* [Work to do]
1 > According to the Galway text, from which street was the Browne Doorway moved to Eyre Square?
2 > Using the Galway text, say why the square was officially renamed "John F. Kennedy Memorial Park" in 1965.
3 > Write out everything in the Galway text from "Known as An" down to "Nicholas' Collegiate Church.", renaming "Meyrick Square" to "Meyrick Park".

* [Text block]
§
Known as An Fhaiche Mhór in Irish, the origin of the square comes from a medieval open space in front of a town gate. The plot of land that became Eyre Square was officially presented to the city in 1710 by Mayor Edward Eyre, from whom it took its name. In 1801, General Meyrick, erected a stone wall around the square, which was later known as Meyrick Square. In the middle of the 19th century the whole park underwent a redevelopment in the Georgian style. In the 1960s, a full-scale reconstruction started and the iron railings were removed and raised around the backyard of St. Nicholas' Collegiate Church.
In 1965, the square was officially renamed "John F. Kennedy Memorial Park" in honour of U.S. President who visited Galway city and made a speech in the square on 29 June 1963 and who was made a Freeman of the City shortly before his death in 1963. Despite the renaming, the square is still widely known as Eyre Square. Of particular note is the Merchant Family ‘Browne Doorway’. It has been standing in Eyre Square since 1870, having been moved from Lower Abbeygate Street, the location of the Browne family house. The Iron Fountain is representative of the sails of a traditional fishing boat or ‘Galway Hooker’.

Corrib Princess Cruise on Lough Corrib

The Corrib Princess sails from Woodquay in the heart of Galway city. The journey takes passengers along the majestic River Corrib and onto Lough Corrib Irelands second largest lake providing visitors with unsurpassed views and natural amenities that make this the most spectacular waterway in Ireland. The Corrib Princess takes you past castles and various sites of both historical and cultural interest. You can enjoy this natural wonderland either as a member of a group, with your family or friends or, simply by yourself.
§
* [Data extract]
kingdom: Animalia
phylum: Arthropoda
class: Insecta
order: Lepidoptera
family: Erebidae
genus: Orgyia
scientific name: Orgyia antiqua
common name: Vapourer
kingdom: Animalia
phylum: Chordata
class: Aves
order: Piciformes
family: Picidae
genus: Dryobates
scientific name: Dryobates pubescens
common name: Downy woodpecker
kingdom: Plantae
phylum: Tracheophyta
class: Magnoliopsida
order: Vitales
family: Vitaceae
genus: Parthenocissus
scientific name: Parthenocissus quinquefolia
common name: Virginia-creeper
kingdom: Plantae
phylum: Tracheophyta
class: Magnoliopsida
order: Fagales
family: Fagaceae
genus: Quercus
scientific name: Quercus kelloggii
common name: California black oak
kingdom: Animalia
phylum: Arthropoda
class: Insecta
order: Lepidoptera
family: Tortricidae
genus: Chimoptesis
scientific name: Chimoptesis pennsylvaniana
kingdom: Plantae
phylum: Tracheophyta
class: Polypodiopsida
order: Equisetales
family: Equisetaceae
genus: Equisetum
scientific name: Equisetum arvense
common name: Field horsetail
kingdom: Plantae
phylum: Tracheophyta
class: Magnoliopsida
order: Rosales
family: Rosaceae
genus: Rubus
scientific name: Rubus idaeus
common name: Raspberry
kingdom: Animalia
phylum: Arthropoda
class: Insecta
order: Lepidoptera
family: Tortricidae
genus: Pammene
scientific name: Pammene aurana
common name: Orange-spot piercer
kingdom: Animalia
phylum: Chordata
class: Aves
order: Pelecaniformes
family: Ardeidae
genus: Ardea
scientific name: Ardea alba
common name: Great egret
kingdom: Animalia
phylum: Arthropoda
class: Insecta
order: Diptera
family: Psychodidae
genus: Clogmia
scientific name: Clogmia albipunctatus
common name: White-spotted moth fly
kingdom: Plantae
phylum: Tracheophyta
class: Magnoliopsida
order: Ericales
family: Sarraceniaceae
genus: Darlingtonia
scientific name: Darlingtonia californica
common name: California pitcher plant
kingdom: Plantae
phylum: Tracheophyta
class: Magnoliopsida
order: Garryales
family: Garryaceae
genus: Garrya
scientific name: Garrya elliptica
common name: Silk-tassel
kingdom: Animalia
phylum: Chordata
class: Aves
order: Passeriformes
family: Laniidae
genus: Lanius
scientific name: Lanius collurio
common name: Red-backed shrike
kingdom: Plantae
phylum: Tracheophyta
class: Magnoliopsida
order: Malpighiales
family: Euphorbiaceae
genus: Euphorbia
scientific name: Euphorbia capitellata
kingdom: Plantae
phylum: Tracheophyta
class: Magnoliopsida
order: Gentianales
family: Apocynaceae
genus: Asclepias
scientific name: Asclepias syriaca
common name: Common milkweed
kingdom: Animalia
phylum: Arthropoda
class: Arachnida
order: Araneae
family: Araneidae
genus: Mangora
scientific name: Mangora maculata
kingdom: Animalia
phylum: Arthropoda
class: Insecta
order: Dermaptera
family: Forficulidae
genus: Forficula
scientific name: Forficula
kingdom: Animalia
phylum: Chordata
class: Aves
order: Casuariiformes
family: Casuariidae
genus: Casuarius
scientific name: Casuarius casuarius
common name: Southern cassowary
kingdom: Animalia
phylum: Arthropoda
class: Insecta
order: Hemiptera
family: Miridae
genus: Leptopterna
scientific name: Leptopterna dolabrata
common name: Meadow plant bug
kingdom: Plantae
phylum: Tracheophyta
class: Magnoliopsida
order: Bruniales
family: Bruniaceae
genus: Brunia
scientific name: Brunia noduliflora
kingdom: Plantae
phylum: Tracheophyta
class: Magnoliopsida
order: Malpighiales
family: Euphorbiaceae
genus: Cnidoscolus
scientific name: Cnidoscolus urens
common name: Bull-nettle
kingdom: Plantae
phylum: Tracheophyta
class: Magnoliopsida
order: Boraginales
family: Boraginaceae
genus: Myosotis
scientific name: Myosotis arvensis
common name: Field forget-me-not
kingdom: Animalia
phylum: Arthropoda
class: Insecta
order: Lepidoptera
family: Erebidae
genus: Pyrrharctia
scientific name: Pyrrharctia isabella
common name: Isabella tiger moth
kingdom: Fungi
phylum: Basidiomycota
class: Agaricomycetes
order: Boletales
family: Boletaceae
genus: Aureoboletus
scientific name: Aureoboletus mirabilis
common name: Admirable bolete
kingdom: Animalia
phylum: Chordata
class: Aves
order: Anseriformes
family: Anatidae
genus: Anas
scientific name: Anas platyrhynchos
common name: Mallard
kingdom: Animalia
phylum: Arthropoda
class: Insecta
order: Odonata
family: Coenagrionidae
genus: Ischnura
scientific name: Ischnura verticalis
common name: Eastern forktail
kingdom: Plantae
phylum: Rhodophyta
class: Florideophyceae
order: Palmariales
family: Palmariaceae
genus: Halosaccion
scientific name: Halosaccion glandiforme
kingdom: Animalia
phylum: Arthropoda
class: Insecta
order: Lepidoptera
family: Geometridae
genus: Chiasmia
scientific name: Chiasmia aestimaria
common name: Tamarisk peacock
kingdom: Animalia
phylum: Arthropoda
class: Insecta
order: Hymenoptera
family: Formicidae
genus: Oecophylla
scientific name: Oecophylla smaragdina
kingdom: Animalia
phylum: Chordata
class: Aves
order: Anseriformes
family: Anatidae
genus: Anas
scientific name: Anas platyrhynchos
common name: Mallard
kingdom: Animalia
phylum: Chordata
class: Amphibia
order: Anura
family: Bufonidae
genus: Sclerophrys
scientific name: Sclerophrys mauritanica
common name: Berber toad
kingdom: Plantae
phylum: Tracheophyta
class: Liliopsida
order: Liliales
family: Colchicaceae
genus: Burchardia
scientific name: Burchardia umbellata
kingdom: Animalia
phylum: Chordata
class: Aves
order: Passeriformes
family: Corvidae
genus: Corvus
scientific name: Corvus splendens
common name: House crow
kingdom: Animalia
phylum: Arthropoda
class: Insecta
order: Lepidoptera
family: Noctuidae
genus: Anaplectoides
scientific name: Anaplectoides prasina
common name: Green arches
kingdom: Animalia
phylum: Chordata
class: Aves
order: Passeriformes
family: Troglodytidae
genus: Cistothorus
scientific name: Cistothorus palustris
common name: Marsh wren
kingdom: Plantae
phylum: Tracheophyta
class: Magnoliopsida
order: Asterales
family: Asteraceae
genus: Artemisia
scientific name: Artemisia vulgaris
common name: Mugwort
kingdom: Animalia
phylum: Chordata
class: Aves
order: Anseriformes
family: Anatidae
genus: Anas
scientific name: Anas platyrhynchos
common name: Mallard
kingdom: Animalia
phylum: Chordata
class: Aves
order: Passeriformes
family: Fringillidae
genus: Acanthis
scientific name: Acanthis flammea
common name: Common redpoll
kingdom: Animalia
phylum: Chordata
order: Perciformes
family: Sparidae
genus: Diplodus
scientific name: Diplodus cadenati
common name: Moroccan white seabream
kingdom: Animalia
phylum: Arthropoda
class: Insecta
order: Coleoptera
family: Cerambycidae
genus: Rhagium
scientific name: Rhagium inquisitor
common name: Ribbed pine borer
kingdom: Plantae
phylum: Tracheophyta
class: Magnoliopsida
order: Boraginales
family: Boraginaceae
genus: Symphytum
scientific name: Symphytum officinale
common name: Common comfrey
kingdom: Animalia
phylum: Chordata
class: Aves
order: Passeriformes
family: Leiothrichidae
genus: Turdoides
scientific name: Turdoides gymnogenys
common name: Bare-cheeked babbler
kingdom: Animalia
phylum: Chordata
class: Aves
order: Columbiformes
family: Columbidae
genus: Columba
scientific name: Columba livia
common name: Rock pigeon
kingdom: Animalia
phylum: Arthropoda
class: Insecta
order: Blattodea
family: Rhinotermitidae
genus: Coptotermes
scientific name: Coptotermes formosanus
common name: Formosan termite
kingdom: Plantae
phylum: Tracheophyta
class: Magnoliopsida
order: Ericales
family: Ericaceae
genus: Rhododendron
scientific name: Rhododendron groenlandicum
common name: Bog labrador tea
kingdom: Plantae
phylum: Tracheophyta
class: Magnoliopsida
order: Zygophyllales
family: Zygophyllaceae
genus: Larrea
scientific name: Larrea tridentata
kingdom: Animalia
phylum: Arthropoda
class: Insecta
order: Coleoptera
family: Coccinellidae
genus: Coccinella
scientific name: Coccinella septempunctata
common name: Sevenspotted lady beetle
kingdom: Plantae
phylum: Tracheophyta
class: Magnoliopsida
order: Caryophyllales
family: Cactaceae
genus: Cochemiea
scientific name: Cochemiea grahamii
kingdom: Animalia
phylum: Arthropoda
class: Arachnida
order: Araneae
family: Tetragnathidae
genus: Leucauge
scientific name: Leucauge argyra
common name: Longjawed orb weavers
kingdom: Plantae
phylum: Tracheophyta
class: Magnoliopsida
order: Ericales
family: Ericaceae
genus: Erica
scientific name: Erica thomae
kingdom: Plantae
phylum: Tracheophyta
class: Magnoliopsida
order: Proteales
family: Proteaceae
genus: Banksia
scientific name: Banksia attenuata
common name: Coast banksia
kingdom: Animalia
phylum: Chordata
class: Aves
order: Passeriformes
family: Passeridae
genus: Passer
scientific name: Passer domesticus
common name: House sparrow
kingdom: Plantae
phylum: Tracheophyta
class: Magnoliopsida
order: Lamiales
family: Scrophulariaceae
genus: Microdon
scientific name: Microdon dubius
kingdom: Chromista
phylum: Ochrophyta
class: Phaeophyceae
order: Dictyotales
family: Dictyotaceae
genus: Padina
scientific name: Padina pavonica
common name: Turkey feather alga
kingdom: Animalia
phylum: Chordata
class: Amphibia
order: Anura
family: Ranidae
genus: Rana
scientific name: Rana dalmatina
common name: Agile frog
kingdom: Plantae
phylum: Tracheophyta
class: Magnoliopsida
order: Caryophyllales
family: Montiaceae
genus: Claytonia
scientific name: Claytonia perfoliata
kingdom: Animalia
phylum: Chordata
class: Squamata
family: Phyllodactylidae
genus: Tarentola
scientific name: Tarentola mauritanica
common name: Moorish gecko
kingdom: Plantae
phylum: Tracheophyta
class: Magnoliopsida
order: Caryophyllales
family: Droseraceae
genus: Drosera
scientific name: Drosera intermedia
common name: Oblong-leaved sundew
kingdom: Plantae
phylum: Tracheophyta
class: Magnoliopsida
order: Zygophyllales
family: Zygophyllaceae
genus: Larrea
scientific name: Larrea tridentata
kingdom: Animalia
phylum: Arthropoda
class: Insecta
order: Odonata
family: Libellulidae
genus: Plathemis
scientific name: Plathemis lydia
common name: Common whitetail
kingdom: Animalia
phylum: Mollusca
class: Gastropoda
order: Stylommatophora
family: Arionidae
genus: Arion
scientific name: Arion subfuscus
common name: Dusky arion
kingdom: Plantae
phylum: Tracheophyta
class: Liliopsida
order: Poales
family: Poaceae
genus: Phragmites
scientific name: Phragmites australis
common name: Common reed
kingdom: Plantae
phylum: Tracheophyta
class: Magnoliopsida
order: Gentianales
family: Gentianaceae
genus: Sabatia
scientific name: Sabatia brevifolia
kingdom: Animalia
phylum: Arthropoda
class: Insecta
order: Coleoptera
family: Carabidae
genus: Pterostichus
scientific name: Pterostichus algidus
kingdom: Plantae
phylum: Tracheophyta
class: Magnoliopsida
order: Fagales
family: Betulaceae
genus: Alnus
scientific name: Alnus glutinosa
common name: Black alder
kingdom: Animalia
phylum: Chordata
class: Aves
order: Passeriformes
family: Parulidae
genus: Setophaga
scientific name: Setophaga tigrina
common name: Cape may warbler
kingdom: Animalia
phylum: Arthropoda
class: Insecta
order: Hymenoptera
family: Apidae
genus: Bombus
§
* [Outputs by task]
1 > Lower Abbeygate Street

2 > The square was renamed in honor of the U.S. President, who visited Galway city and made a speech in the square on 29 June 1963. He was also made a Freeman of the City shortly before his death in 1963.

3 >
Known as An Fhaiche Mhór in Irish, the origin of the square comes from a medieval open space in front of a town gate. The plot of land that became Eyre Square was officially presented to the city in 1710 by Mayor Edward Eyre, from whom it took its name. In 1801, General Meyrick, erected a stone wall around the square, which was later known as Meyrick Park. In the middle of the 19th century the whole park underwent a redevelopment in the Georgian style. In the 1960s, a full-scale reconstruction started and the iron railings were removed and raised around the backyard of St. Nicholas' Collegiate Church.